### EXCERPT

======

Mr. Sargent has introduced a similar bill in the Senate, and Senator
Carpenter is pledged not only to its support but announces himself
ready to work for its passage.
The question of whether woman shall vote has become one of live issues
in politics to-day, and must be met by parliaments and people whether
they will or no. Susan B. Anthony, as the pioneer in this crusade,
holds the respectful consideration of a large number of our public
men. They have learned that she is in earnest in the advocacy of equal
rights, social and political, for her sex. She has no other religion
than work for this cause, unless it be war upon what she calls the
male despotism of both church and State. She will have gained in this,
the great cause to which she has consecrated her life, a substantial
victory. Notwithstanding it does not bear directly upon the question
of suffrage, it will be a recognition of the fact that judges can not
with impunity make decisions that woman has no rights that they are
bound to respect, and the rebuke that this remission of her fine, if
ordered by Congress, will be to the judge presiding in her case is one
that his associates throughout the country will be sure to heed. This
will at the same time give courage and hope to the friends of equal
rights to all regardless of race, sex, or previous condition of
servitude.
MINOR vs. HAPPERSETT.
(_Toledo Sunday Journal, April, 1875_,)

======

### DATA LISTING
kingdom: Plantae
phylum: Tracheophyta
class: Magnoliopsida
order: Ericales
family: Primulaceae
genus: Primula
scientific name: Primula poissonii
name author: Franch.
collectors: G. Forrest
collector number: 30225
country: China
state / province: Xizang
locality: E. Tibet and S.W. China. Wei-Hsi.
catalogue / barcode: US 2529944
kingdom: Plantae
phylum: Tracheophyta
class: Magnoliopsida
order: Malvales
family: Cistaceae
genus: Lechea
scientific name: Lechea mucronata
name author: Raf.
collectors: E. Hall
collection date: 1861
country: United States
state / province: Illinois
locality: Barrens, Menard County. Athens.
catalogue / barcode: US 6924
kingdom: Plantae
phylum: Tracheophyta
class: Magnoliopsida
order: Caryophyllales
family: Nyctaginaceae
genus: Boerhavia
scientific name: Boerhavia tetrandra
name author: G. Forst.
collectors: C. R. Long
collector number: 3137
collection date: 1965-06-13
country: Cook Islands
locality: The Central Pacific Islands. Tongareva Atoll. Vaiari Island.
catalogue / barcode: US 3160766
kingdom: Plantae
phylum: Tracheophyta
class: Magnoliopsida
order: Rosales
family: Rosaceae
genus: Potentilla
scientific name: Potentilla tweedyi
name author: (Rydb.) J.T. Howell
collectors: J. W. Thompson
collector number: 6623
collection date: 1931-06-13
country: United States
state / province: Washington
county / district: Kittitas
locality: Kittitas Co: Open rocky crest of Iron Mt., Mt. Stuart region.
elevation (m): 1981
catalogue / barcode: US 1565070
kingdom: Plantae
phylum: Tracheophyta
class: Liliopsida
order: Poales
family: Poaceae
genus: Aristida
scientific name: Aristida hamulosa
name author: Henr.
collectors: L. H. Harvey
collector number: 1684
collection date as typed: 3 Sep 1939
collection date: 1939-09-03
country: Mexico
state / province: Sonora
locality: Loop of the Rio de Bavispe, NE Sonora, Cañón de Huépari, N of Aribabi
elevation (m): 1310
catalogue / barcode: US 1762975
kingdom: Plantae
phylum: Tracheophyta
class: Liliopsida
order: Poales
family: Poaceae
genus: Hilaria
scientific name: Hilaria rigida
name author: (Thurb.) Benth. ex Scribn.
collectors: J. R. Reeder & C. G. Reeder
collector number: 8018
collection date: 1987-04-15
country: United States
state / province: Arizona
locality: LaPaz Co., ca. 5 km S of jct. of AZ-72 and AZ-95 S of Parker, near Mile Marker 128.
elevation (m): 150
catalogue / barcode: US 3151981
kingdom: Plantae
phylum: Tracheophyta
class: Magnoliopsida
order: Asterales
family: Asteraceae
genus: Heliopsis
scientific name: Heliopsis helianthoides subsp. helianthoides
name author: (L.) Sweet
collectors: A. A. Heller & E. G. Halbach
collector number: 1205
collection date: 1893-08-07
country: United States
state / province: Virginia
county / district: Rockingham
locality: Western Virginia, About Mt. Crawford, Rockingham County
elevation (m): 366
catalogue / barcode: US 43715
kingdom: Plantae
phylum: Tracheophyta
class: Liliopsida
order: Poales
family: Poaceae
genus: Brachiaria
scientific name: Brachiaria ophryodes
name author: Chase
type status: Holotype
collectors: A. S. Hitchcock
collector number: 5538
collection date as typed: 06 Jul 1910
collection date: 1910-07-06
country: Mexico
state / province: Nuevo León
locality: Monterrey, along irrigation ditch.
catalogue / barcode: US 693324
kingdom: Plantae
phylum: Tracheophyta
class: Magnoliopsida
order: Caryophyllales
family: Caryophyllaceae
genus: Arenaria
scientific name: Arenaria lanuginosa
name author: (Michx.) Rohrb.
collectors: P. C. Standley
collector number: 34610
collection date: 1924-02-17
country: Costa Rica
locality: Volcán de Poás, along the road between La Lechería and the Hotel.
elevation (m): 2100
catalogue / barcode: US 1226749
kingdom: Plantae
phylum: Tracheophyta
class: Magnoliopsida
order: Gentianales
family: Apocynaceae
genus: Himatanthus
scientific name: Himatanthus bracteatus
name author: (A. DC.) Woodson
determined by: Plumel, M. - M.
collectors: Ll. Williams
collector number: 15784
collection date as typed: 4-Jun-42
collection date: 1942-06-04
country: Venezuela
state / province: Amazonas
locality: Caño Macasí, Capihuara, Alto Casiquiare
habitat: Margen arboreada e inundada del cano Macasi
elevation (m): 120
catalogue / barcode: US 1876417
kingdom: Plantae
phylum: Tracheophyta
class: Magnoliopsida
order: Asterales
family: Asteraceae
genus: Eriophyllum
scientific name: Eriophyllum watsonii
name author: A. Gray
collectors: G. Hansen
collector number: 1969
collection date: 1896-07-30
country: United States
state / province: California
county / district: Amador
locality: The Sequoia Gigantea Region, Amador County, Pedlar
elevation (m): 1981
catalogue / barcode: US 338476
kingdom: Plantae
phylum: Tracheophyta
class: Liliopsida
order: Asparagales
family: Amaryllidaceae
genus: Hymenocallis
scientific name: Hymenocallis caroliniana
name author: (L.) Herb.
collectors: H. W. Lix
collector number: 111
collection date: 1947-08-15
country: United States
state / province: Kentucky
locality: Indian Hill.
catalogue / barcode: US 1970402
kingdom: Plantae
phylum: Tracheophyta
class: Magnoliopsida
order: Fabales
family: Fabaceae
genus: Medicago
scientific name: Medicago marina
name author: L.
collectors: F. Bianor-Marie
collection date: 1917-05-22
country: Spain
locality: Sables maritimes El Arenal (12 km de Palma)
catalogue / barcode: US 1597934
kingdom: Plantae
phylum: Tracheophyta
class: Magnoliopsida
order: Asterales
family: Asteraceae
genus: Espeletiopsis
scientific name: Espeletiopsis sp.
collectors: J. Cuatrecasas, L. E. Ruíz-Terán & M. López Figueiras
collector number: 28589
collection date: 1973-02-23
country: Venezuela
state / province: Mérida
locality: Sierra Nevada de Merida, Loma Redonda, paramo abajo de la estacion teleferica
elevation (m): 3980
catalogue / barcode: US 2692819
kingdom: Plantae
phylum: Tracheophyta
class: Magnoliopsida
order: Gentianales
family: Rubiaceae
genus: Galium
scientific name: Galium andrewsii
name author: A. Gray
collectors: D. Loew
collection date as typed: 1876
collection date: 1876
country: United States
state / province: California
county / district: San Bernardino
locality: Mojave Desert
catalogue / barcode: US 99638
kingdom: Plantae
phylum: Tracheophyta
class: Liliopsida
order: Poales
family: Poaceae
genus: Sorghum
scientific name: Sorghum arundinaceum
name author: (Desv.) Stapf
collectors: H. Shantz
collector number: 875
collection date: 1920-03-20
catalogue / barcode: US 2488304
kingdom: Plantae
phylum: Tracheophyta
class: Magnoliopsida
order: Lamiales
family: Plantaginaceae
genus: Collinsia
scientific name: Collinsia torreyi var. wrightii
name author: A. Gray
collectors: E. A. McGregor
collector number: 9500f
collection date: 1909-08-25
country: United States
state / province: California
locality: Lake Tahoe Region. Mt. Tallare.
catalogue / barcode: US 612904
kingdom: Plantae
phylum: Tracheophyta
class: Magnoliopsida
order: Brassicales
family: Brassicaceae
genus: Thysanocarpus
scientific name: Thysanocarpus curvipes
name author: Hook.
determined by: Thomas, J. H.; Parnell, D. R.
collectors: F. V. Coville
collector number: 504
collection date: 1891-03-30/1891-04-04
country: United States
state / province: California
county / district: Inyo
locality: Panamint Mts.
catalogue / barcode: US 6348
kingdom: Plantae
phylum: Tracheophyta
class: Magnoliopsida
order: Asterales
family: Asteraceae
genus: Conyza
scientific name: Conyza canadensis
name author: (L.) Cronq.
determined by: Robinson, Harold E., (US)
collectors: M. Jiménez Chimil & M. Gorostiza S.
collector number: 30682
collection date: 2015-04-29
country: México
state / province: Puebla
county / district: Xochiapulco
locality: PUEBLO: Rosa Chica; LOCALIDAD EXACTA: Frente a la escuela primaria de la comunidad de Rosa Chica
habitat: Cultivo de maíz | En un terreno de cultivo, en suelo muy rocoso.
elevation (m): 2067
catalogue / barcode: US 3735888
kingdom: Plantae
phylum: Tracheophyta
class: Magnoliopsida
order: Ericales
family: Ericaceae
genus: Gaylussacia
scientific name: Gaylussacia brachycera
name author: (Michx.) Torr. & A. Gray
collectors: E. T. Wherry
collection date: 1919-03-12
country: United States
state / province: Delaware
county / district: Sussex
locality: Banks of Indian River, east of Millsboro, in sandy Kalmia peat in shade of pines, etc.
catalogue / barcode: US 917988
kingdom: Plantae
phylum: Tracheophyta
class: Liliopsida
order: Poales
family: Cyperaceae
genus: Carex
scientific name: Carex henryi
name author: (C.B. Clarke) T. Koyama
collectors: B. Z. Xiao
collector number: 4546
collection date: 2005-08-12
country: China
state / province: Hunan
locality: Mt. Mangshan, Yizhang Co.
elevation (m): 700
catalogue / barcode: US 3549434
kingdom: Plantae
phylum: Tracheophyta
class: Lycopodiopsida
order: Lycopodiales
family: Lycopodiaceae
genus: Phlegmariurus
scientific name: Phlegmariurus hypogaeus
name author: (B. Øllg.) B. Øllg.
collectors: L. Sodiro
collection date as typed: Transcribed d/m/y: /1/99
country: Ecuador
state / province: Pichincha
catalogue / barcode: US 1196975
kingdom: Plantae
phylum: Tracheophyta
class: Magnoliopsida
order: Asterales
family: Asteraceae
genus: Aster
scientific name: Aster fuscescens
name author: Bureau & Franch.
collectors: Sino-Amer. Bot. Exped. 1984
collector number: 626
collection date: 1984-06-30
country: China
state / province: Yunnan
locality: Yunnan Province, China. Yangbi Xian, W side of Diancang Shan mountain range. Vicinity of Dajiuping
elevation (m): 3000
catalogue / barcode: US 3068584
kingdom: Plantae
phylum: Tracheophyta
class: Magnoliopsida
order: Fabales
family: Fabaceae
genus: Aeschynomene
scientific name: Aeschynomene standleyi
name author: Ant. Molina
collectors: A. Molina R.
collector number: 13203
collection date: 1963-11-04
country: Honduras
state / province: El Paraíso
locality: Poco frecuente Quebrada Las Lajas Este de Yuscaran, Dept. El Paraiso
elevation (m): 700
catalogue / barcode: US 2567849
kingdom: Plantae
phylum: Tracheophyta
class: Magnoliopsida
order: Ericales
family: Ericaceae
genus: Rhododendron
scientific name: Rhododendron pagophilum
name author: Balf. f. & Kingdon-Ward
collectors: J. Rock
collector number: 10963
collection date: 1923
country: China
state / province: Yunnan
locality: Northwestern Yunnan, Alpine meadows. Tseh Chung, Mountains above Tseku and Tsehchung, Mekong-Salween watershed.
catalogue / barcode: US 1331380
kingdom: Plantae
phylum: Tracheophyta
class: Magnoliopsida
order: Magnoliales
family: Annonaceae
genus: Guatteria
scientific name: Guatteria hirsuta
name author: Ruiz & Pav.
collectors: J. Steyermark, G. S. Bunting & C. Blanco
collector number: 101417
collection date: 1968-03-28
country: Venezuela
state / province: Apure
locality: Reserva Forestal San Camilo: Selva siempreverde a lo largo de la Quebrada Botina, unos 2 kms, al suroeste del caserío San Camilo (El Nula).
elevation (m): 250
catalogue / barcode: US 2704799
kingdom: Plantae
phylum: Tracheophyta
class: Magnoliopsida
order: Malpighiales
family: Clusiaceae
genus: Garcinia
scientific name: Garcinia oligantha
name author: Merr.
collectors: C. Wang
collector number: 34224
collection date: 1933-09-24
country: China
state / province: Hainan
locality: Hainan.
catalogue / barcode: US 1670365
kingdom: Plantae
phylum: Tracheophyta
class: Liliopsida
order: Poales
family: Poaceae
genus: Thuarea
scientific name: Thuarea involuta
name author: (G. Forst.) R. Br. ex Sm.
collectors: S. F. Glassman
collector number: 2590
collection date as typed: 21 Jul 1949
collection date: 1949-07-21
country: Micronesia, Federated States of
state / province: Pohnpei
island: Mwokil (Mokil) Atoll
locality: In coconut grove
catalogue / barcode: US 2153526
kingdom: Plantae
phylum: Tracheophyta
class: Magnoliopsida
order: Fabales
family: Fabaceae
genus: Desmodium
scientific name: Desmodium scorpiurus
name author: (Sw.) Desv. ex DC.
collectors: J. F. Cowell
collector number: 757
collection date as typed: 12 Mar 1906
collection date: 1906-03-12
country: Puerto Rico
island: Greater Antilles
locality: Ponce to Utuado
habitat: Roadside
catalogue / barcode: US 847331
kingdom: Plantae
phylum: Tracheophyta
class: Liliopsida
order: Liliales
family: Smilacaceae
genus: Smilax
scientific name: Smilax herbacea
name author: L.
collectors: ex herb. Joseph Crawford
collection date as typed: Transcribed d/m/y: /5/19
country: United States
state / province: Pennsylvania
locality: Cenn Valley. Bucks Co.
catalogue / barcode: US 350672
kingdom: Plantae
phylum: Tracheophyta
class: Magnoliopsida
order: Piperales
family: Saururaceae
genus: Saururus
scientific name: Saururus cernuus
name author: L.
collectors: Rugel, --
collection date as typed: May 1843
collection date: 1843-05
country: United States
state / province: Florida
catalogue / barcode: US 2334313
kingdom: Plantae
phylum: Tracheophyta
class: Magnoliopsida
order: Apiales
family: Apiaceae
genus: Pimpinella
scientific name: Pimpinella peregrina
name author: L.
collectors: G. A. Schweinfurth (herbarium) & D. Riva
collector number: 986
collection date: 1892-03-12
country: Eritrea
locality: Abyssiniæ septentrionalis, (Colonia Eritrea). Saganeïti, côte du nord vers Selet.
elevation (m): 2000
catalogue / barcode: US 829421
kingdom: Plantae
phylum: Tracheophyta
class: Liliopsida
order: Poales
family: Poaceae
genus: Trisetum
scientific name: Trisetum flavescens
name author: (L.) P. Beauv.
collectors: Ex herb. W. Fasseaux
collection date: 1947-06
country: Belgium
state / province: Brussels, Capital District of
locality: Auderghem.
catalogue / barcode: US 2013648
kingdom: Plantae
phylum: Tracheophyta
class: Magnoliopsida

======

### EXERCISE INSTRUCTIONS
1. According to the excerpt, who introduced a similar bill in the Senate?
2. Repeat everything in the excerpt from "Mr. Sargent has" down to "for its passage.".
The rows have no connection to the excerpt.

### SOLUTIONS BY TASK
1. Mr. Sargent

2.
Mr. Sargent has introduced a similar bill in the Senate, and Senator
Carpenter is pledged not only to its support but announces himself
ready to work for its passage.